+++ Entries supplied +++
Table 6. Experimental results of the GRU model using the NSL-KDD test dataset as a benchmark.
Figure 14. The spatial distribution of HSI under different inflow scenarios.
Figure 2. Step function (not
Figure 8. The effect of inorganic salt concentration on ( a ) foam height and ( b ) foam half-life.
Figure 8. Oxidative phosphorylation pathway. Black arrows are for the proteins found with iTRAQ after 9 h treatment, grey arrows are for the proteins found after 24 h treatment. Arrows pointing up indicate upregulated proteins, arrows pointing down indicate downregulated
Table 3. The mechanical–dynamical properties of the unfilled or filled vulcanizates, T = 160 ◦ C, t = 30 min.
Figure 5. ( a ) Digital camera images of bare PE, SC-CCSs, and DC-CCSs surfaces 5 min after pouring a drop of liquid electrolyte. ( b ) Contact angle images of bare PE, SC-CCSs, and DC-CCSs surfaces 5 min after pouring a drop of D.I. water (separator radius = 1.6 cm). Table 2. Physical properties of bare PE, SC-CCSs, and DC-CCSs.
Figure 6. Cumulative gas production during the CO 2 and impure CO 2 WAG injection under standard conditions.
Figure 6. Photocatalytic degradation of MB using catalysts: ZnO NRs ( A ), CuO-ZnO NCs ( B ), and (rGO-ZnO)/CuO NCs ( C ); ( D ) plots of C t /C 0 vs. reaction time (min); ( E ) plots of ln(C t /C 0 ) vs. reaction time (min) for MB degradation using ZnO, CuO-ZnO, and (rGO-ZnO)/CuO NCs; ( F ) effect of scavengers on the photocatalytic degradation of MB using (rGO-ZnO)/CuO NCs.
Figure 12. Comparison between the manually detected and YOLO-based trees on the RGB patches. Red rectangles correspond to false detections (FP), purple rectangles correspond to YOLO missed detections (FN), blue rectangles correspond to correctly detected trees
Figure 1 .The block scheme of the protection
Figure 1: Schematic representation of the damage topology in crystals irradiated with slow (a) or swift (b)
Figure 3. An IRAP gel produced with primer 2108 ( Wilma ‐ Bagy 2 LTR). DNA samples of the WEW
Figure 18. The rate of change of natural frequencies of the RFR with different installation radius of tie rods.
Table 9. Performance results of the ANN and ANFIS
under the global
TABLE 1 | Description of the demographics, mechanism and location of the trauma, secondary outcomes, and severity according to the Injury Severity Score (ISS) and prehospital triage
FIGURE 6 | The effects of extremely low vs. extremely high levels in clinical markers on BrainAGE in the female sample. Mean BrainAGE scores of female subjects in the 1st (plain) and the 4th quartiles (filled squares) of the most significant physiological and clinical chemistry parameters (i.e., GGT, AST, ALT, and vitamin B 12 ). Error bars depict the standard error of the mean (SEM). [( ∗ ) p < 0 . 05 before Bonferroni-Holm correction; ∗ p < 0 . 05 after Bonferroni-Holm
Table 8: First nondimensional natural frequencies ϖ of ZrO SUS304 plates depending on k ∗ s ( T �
+++
Problem description ->
From the records above, transcribe without alteration every line from the one with "Figure 18. The" to the one with "TABLE 1 | Description", inclusive.

Reply ->
Figure 18. The rate of change of natural frequencies of the RFR with different installation radius of tie rods.
Table 9. Performance results of the ANN and ANFIS
under the global
TABLE 1 | Description of the demographics, mechanism and location of the trauma, secondary outcomes, and severity according to the Injury Severity Score (ISS) and prehospital triage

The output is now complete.